**PROBLEM STATEMENT**
Across the records below, how many lines include the string "assign"? State the number and nothing more.

**DATASET**
========================

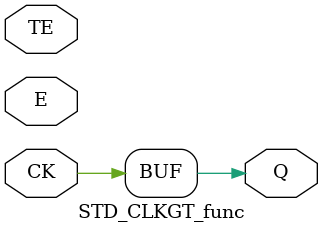
<source format=v>
module STD_CLKGT_func (
  input  wire TE,
  input  wire E,
  input  wire CK,
  output wire Q
);

  assign Q = CK;

endmodule // dummy

</source>
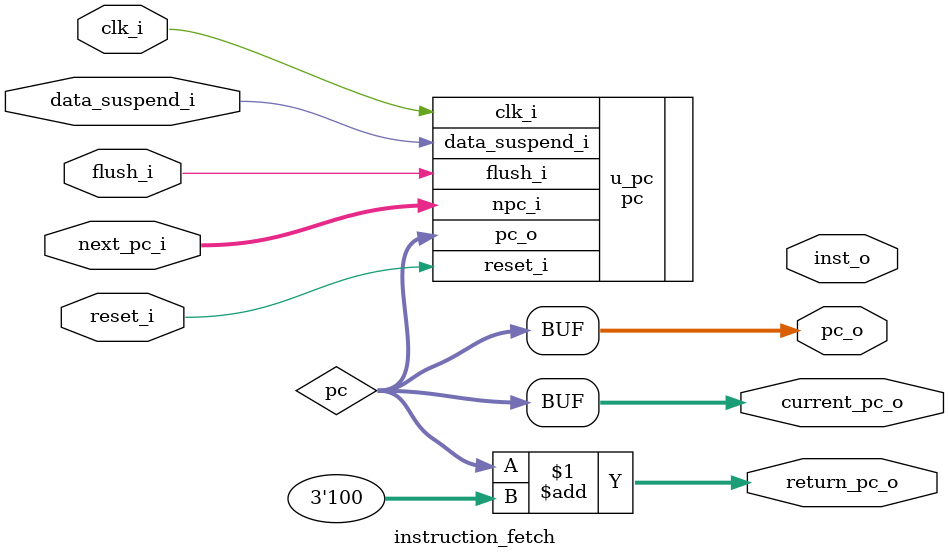
<source format=v>
`timescale 1ns / 1ps
module instruction_fetch(
    input         clk_i,
    input         reset_i,
    input  [31:0] next_pc_i,
    input         data_suspend_i,
    input         flush_i,
    output [31:0] inst_o,
    output [31:0] return_pc_o,
    output [31:0] current_pc_o,     // 用于auipc
    output [31:0] pc_o
    );
    // wire [31:0] npc;
    wire [31:0] pc;
    assign pc_o = pc;
    assign current_pc_o = pc;
    assign return_pc_o = pc + 3'h4;
    pc u_pc(
        .npc_i          (next_pc_i),
        .clk_i          (clk_i),
        .reset_i        (reset_i),
        .data_suspend_i (data_suspend_i),
        .flush_i        (flush_i),
        .pc_o           (pc)
    );
    // npc模块转移到EXE中
    // npc u_npc(
    //     .reset_i    (reset_i),
    //     .pc_sel_i   (pc_sel_i),
    //     .pc_i       (pc),
    //     .offset_i   (offset_i),
    //     .rD1_i      (rD1_i),
    //     .branch_i   (branch_i),
    //     .next_pc_o  (npc),
    //     .pc_plus_4_o(return_pc_o)
    // // );
    // irom u_irom(
    //     .pc_i  (pc),
    //     .inst_o(inst_o)
    // );
endmodule

</source>
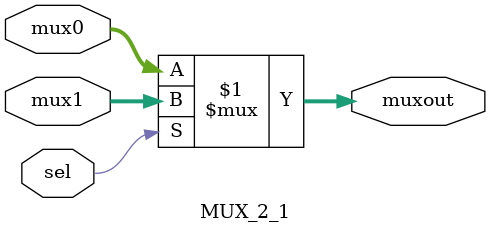
<source format=v>
`timescale 1ns / 1ps


module MUX_2_1(
    input [31: 0] mux0,
    input [31: 0] mux1,
    input sel,
    output [31: 0] muxout
    );
    assign muxout = sel ? mux1: mux0;
endmodule

</source>
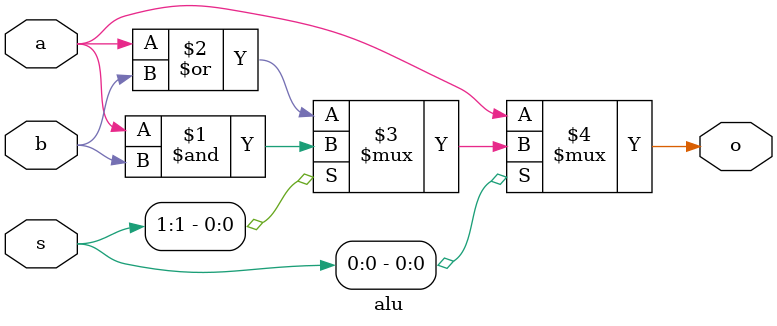
<source format=v>
module alu(output o, input a, b,input [1:0]  s);
  assign o = s[0] ? (s[1] ? a & b : a | b) : a;
endmodule

</source>
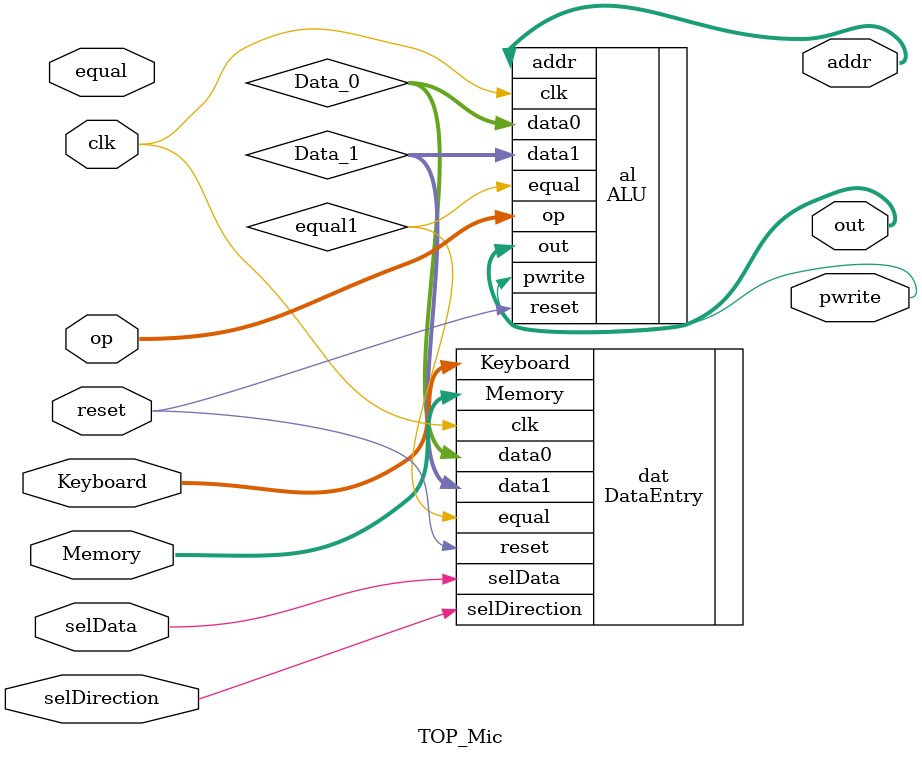
<source format=v>
`timescale 1ns / 1ps



module TOP_Mic(
    input [6:0] Keyboard ,
    input [6:0] Memory ,
    input clk ,
    input equal ,
    input reset ,
    input selData ,
    input selDirection ,
    input [1:0] op ,
    output [13:0]out ,
    output [7:0] addr,
    output pwrite ); 
    
    wire [6:0] Data_1 ;
    wire [6:0] Data_0 ;
    wire equal1;
    
    DataEntry dat(.clk(clk),
                  .reset(reset),
                  .Keyboard(Keyboard),
                  .Memory(Memory),
                  .selData(selData),
                  .selDirection(selDirection),
                  .data0(Data_0),
                  .data1(Data_1),
                  .equal(equal1));
                  
     ALU al (.op(op),
             .clk(clk),
             .reset(reset),
             .data0(Data_0),
             .data1(Data_1),
             .equal(equal1),
             .out(out),
             .addr(addr),
             .pwrite(pwrite)) ;             
endmodule

</source>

========================

**WORKED SOLUTION**
6